-------- Dataset extract --------

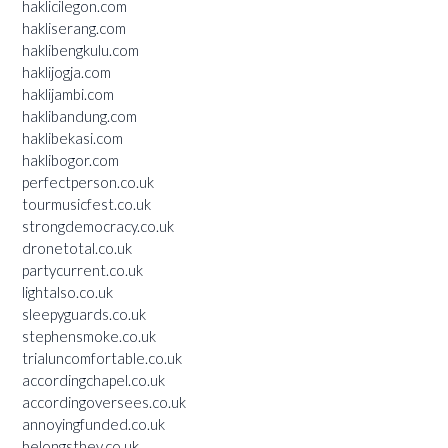
haklicilegon.com
hakliserang.com
haklibengkulu.com
haklijogja.com
haklijambi.com
haklibandung.com
haklibekasi.com
haklibogor.com
perfectperson.co.uk
tourmusicfest.co.uk
strongdemocracy.co.uk
dronetotal.co.uk
partycurrent.co.uk
lightalso.co.uk
sleepyguards.co.uk
stephensmoke.co.uk
trialuncomfortable.co.uk
accordingchapel.co.uk
accordingoversees.co.uk
annoyingfunded.co.uk
belongsthey.co.uk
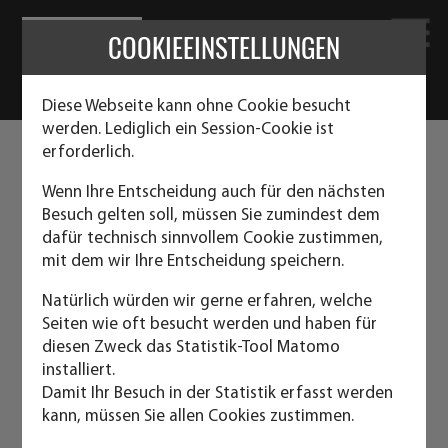
COOKIEEINSTELLUNGEN
Diese Webseite kann ohne Cookie besucht
werden. Lediglich ein Session-Cookie ist
erforderlich.
LAGERCONTAINER, MATERIALCONTAINER
UND STAHLTECHNIKCONTAINER
Wenn Ihre Entscheidung auch für den nächsten
Besuch gelten soll, müssen Sie zumindest dem
dafür technisch sinnvollem Cookie zustimmen,
Diese neu hergestellten Container sind die etwas
mit dem wir Ihre Entscheidung speichern.
leichtere Variante des herkömmlichen
Natürlich würden wir gerne erfahren, welche
Seecontainers
Seiten wie oft besucht werden und haben für
diesen Zweck das Statistik-Tool Matomo
Sie sind in stabiler Ausführung und dadurch fast jedem
installiert.
Lagerzweck gewachsen.
Damit Ihr Besuch in der Statistik erfasst werden
kann, müssen Sie allen Cookies zustimmen.
Technische Kurzbeschreibung:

--------

Retype all of the entries exactly as written, leaving out any images.

Response box:
haklicilegon.com
hakliserang.com
haklibengkulu.com
haklijogja.com
haklijambi.com
haklibandung.com
haklibekasi.com
haklibogor.com
perfectperson.co.uk
tourmusicfest.co.uk
strongdemocracy.co.uk
dronetotal.co.uk
partycurrent.co.uk
lightalso.co.uk
sleepyguards.co.uk
stephensmoke.co.uk
trialuncomfortable.co.uk
accordingchapel.co.uk
accordingoversees.co.uk
annoyingfunded.co.uk
belongsthey.co.uk
COOKIEEINSTELLUNGEN
Diese Webseite kann ohne Cookie besucht
werden. Lediglich ein Session-Cookie ist
erforderlich.
LAGERCONTAINER, MATERIALCONTAINER
UND STAHLTECHNIKCONTAINER
Wenn Ihre Entscheidung auch für den nächsten
Besuch gelten soll, müssen Sie zumindest dem
dafür technisch sinnvollem Cookie zustimmen,
Diese neu hergestellten Container sind die etwas
mit dem wir Ihre Entscheidung speichern.
leichtere Variante des herkömmlichen
Natürlich würden wir gerne erfahren, welche
Seecontainers
Seiten wie oft besucht werden und haben für
diesen Zweck das Statistik-Tool Matomo
Sie sind in stabiler Ausführung und dadurch fast jedem
installiert.
Lagerzweck gewachsen.
Damit Ihr Besuch in der Statistik erfasst werden
kann, müssen Sie allen Cookies zustimmen.
Technische Kurzbeschreibung:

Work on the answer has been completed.